BREAKING UP THE MOLDS OF TRADITIONAL MUSEUM
Mar 27, 2018
Progress to make art accessible to the public, overcome barriers and break down formats becomes more evident when we move in the field of urban creation. This discipline evolves in the thin line that separates the manifestations as true artistic expressions or as acts of vandalism, in spite of the fact that social valuation of these works has considerably moved forward. Contemporary art continues to be the natural field in which stronger and more flexible channels of communication between citizens and artists are woven.
The project "Public Art" of the Electricity Foundation of Portugal (EDP) responds to this sort of utopia, whose essence consists of revitalising recondite villages and filling them with plastic proposals. Cemeteries, power stations, barracks, water tanks ... are the canvases scattered throughout the country willing to contribute to a transformation that actively involves all agents.

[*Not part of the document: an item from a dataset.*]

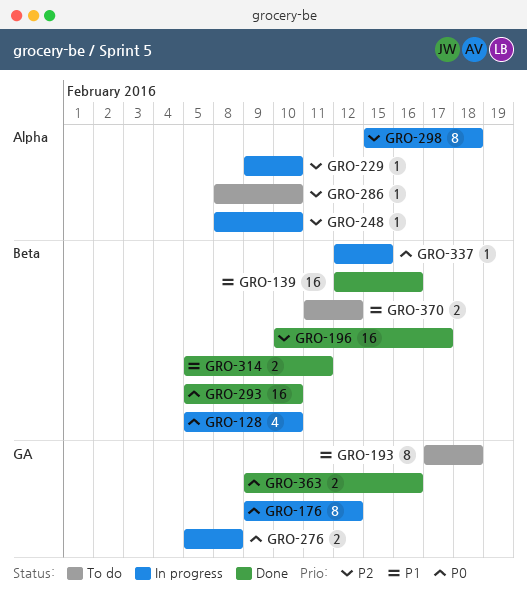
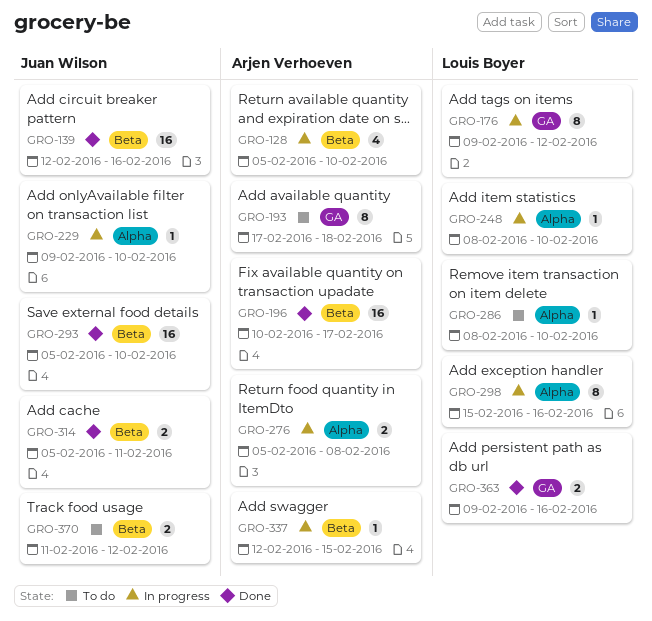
GRO-276, label: GA -> Alpha
GRO-298, due: Feb 18 -> Feb 16

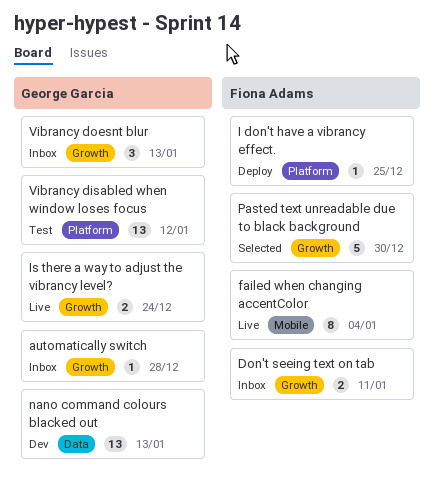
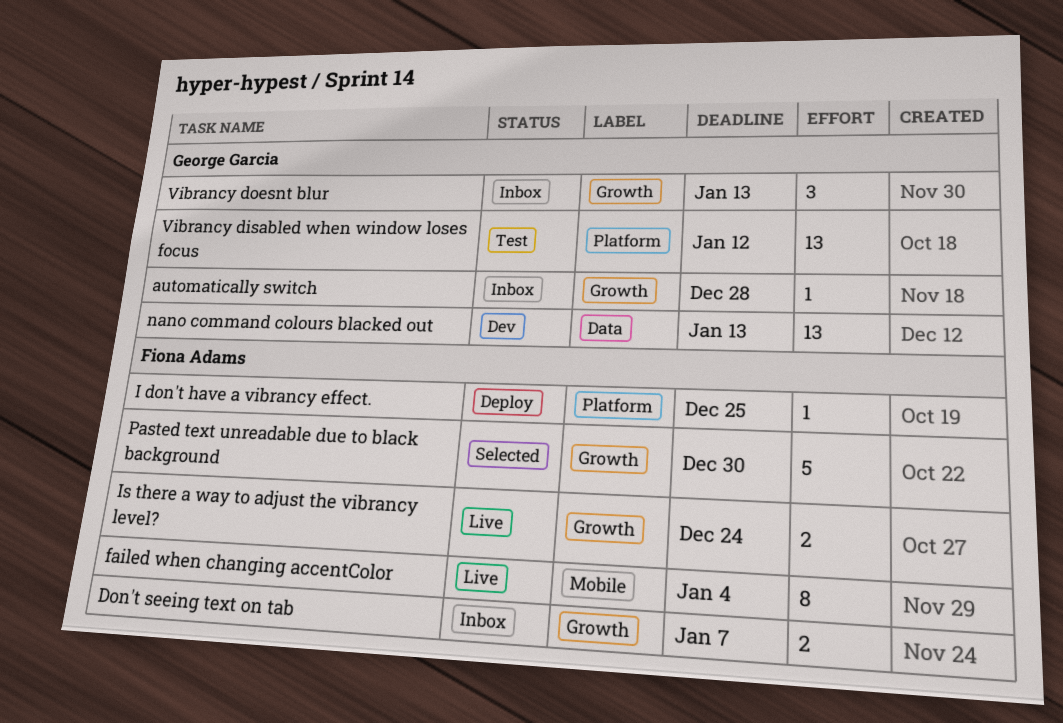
Don't seeing text on tab, due: Jan 11 -> Jan 7
Is there a way to adjust the vibrancy level?, owner: George Garcia -> Fiona Adams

The novelty of this project lies in the fact that all the artistic proposals are previously approved in assembly by the people who live in the place. It is an example of a collaborative initiative that involves locals with creators and tends to build solid bridges of communication, so that mural art is no longer seen as the burst of a furtive artist who clandestinely wants to leave a mark on someone else's property to understand the vehicular role that a plastic work can have for an entire community.
João Pinharanda, in charge of this macro project, and with a wide trajectory in the museum sphere, recognises that the initial challenges were many. In the first place, a drastic change in the game of "who is who" in the art sector and in the redefinition of those stereotyped roles of the curator, the museum director, the artist and the visitor. All that wouldn't have worked in a proposal like this, where the key is to give the floor to the people and put the work at their service.
Each area of intervention has a fairly modest budget that does not cover all the costs of the intervention, materials and artists, but the aim is to achieve collaboration from everybody and to articulate creative processes that involve the community. The commitment of the artists to the proposal is unconditional. And that of the host towns as well, who host artists during their work stays as visitors of honour. An exchange experience in which everyone learns and builds. By 2020, EDP will have reached 40 Portuguese municipalities.